The written history of Afghanistan can be traced back to around 500 BC when the area was under the Achaemenid Empire,[1][2] although evidence indicates that an advanced degree of urbanized culture has existed in the land since between 3000 and 2000 BC.[3][4][5] Alexander the Great and his Macedonian army arrived in what is now Afghanistan in 330 BC after conquering Persia during the Battle of Gaugamela.[6] Many powerful kingdoms have established their capitals inside the modern state of Afghanistan, including the Greco-Bactrians, Mauryas, Kushans, Kabul Shahi, Saffarids, Samanids, Ghaznavids, Ghurids, Timurids, Mughals, Hotakis, Durranis and others.[7]

Afghanistan (meaning “land of the Afghans”) has been a strategic important location throughout the history.[8] The land served as “a gateway to India, impinging on the ancient Silk Road, which carried trade from the Mediterranean to China”.[9] Sitting on many trade and migration routes, Afghanistan may be called the ‘Central Asian roundabout’[10] since routes converge from the Middle East, from the Indus Valley through the passes over the Hindu Kush, from the Far East via the Tarim Basin, and from the adjacent Eurasian Steppe.

Afghan people called the Aryans from Central Asia[5] arrived in Afghanistan after the 20th century BC,[3] who left their languages that survived in the form of Pashto and Dari.[2][11] The Arab invasions influenced the culture of Afghanistan, as its Zoroastrian, Macedonian and Buddhist past has long vanished. Local empire-builders such as the Ghaznavids, Ghurids and Timurids made Afghanistan a major medieval power as well as a learning center that produced the likes of Avicenna, Al-Biruni, and Rumi, among many other academic or iconic figures.[12]

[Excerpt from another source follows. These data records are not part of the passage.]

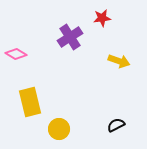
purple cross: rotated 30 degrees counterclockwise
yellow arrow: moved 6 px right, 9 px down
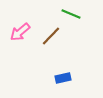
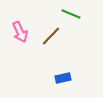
pink arrow: rotated 75 degrees counterclockwise
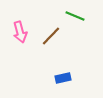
green line: moved 4 px right, 2 px down
pink arrow: rotated 10 degrees clockwise
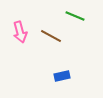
brown line: rotated 75 degrees clockwise
blue rectangle: moved 1 px left, 2 px up
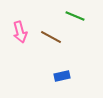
brown line: moved 1 px down
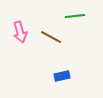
green line: rotated 30 degrees counterclockwise
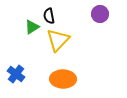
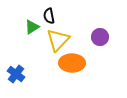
purple circle: moved 23 px down
orange ellipse: moved 9 px right, 16 px up
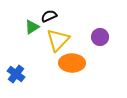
black semicircle: rotated 77 degrees clockwise
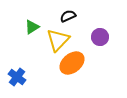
black semicircle: moved 19 px right
orange ellipse: rotated 40 degrees counterclockwise
blue cross: moved 1 px right, 3 px down
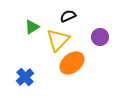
blue cross: moved 8 px right; rotated 12 degrees clockwise
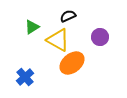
yellow triangle: rotated 45 degrees counterclockwise
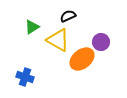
purple circle: moved 1 px right, 5 px down
orange ellipse: moved 10 px right, 4 px up
blue cross: rotated 30 degrees counterclockwise
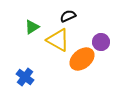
blue cross: rotated 18 degrees clockwise
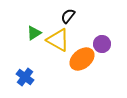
black semicircle: rotated 28 degrees counterclockwise
green triangle: moved 2 px right, 6 px down
purple circle: moved 1 px right, 2 px down
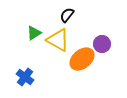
black semicircle: moved 1 px left, 1 px up
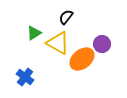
black semicircle: moved 1 px left, 2 px down
yellow triangle: moved 3 px down
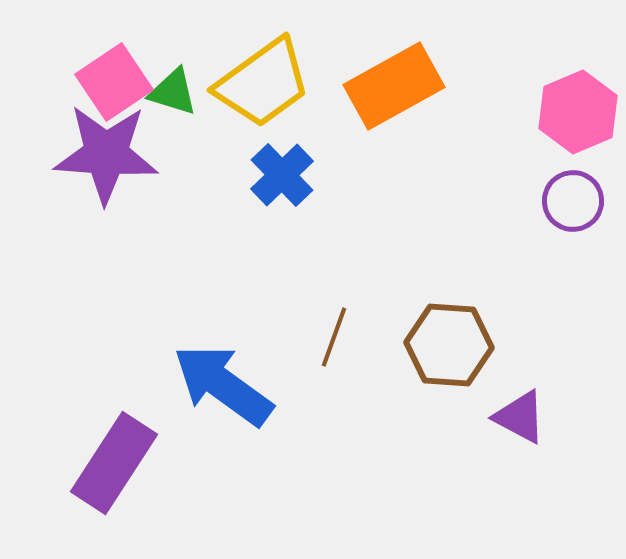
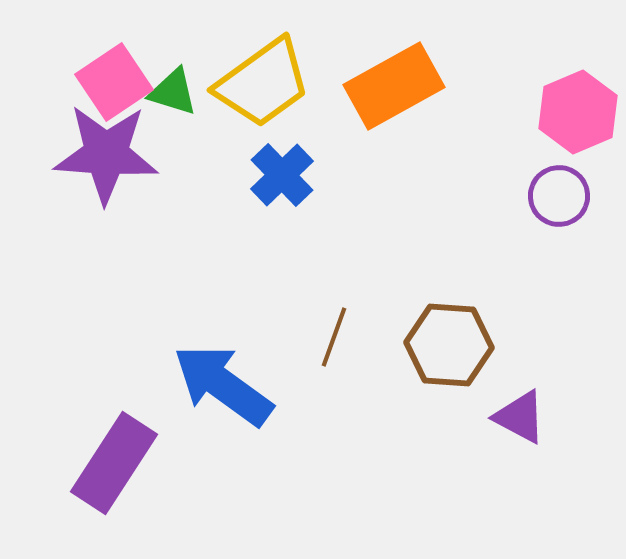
purple circle: moved 14 px left, 5 px up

Mirwais Hotak followed by Ahmad Shah Durrani unified Afghan tribes and founded the last Afghan Empire in the early 18th century.[13][14][15][16][17] Afghanistan’s sovereignty has been held during the Anglo-Afghan Wars, the 1980s Soviet war, and the 2001-present war by the country’s many and diverse people: the Pashtuns, Tajiks, Hazaras, Uzbeks, Turkmen, Aimak, Baloch, and others. The Pashtuns form the largest group, claiming to be descendants of ancient Israelites or Qais Abdur Rashid but scholars believe that they are a confederation of various peoples from the past who united under Pashtunwali.